Read | 21. Feb 2021

Forever Kate

The other day British Vogue reminded me of a very special cover of German Cosmopolitan - way back when I was the editor from 1995 to 1998. My challenge then was to anticipate the formular of "Cleavage Covers" into a new aera - famous Helen Gurley Brown herself told me about the eternal "Cosmo-Rules", that made Cosmopolitan the most exciting - and by far the most successful!! - women magazine of its time, from the 1960s way up until into the late 1980s.

Swiss publisher Juerg Marquard had added to Cosmopolitan´s success, producing a German version of that certain vision Helen Gurley Brown had made popular by writing a book about "Sex And The Single Girl".

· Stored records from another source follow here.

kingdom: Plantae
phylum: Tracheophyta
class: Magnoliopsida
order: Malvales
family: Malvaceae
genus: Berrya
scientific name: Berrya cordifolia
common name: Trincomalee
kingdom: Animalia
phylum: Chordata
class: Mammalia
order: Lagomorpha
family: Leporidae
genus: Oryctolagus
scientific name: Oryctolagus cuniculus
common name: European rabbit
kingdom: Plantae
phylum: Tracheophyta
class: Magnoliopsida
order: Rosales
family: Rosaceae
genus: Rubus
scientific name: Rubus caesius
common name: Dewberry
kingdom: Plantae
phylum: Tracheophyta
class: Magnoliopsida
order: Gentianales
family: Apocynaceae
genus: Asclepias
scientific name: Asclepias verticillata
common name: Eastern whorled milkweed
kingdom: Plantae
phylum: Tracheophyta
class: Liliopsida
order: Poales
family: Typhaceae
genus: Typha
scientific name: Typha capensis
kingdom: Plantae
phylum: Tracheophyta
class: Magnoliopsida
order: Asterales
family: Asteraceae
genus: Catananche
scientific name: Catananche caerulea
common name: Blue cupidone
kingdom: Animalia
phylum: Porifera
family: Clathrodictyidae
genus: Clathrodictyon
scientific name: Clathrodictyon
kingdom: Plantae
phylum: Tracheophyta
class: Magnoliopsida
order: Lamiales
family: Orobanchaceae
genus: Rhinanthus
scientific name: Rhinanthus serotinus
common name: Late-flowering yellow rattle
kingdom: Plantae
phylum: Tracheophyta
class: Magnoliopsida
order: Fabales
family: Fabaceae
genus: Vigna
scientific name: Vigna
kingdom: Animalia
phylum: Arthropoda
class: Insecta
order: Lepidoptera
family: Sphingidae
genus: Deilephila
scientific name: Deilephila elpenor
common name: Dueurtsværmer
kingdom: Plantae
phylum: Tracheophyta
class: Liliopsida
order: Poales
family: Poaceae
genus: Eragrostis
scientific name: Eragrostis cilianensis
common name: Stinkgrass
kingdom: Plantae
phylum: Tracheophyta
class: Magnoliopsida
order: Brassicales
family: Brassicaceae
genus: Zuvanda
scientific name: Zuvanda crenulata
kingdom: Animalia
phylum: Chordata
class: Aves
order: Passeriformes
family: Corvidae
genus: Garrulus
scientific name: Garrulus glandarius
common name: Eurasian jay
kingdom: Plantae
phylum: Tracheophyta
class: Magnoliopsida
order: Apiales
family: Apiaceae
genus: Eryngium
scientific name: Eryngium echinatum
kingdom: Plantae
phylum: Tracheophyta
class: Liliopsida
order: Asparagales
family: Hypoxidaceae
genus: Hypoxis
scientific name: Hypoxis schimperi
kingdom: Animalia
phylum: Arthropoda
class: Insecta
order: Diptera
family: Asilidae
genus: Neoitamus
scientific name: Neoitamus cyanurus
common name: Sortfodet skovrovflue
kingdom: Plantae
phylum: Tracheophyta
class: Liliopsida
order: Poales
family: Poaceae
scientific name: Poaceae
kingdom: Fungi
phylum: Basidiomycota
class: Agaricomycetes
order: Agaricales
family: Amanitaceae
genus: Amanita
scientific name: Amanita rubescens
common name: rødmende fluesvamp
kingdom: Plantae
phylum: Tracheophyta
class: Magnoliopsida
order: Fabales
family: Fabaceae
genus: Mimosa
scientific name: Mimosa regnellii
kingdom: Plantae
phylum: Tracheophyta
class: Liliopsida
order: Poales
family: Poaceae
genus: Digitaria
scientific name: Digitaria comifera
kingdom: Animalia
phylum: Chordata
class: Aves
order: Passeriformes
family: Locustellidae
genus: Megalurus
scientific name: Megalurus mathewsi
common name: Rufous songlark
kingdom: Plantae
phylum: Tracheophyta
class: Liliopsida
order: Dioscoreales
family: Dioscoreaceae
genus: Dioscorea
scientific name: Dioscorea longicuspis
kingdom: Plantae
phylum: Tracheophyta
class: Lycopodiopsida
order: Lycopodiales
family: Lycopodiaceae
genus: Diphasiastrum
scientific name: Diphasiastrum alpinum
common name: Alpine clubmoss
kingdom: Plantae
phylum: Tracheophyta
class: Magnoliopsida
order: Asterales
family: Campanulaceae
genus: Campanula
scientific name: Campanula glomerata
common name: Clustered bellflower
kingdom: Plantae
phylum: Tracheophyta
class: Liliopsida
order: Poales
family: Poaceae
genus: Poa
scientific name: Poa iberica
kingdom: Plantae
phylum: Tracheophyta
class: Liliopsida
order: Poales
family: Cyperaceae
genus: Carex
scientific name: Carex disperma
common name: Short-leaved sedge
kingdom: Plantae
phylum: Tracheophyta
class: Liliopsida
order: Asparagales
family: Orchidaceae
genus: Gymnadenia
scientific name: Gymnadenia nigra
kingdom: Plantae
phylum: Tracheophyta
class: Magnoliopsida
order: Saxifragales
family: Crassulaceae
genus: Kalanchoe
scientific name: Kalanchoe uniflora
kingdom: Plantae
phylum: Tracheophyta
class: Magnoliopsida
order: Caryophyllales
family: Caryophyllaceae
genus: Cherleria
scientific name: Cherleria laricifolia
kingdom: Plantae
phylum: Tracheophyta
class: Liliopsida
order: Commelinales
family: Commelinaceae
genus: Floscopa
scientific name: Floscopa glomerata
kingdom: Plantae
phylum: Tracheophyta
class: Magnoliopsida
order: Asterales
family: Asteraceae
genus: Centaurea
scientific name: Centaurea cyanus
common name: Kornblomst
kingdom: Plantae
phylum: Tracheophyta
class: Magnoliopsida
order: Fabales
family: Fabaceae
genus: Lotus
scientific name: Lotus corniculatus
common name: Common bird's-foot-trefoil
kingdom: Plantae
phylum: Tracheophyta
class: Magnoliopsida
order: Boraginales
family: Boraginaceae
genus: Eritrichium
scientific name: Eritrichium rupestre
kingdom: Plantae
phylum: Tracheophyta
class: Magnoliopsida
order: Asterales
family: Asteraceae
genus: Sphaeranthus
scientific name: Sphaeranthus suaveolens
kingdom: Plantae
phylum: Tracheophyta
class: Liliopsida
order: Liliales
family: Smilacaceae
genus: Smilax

It turned out that talking to young women who did not want to marry the first guy they had sex with was quite reasonable. Thanks to the invention of birth control pills women were finally able to control the risk of having a baby. They would eventually start to enjoy their lives in the city - having jobs, starting a career, buying stuff without having to ask anybody.

And still: Longing to find THE ONE.

There is an illuminating piece by Nora Ephron about Helen Gurley Brown that says it all; the brilliant writer (like so many others) worked for Cosmopolitan quite some time.

Cosmo, this explosive mix of sex and personal success started to fail on a new generation when the Nineties started. Those girls did not want to use that much Make-up anymore, the shied away from talking about sex so bluntly, their fashion had to be pure, their favorite models looked all of a sudden very young and rather androgyne, the former rather sexy, mature exposure became a No Go.

For my early covers I managed to find pictures by scanning the International magazines I thought were already talking to that new audience, like the cool newly relaunched Harper´s Bazaar of Liz Tilberis and Fabien Baron, published by Hearst, the company that also published Cosmopolitan in the United States..

I started to buy single photos, like the one of Kate Moss I found in British Vogue, shot by then up and coming photographer Juergen Teller.

This very portrait of her, all bursting with fun and energy, made her my personal poster girl of a brand new era. And like the photographer the model became my all time favorite. An eternal love affair

( ...if you have a closer look you might find the handwriting of my late mother who kept this very issue forever because I used a photograph of her inside).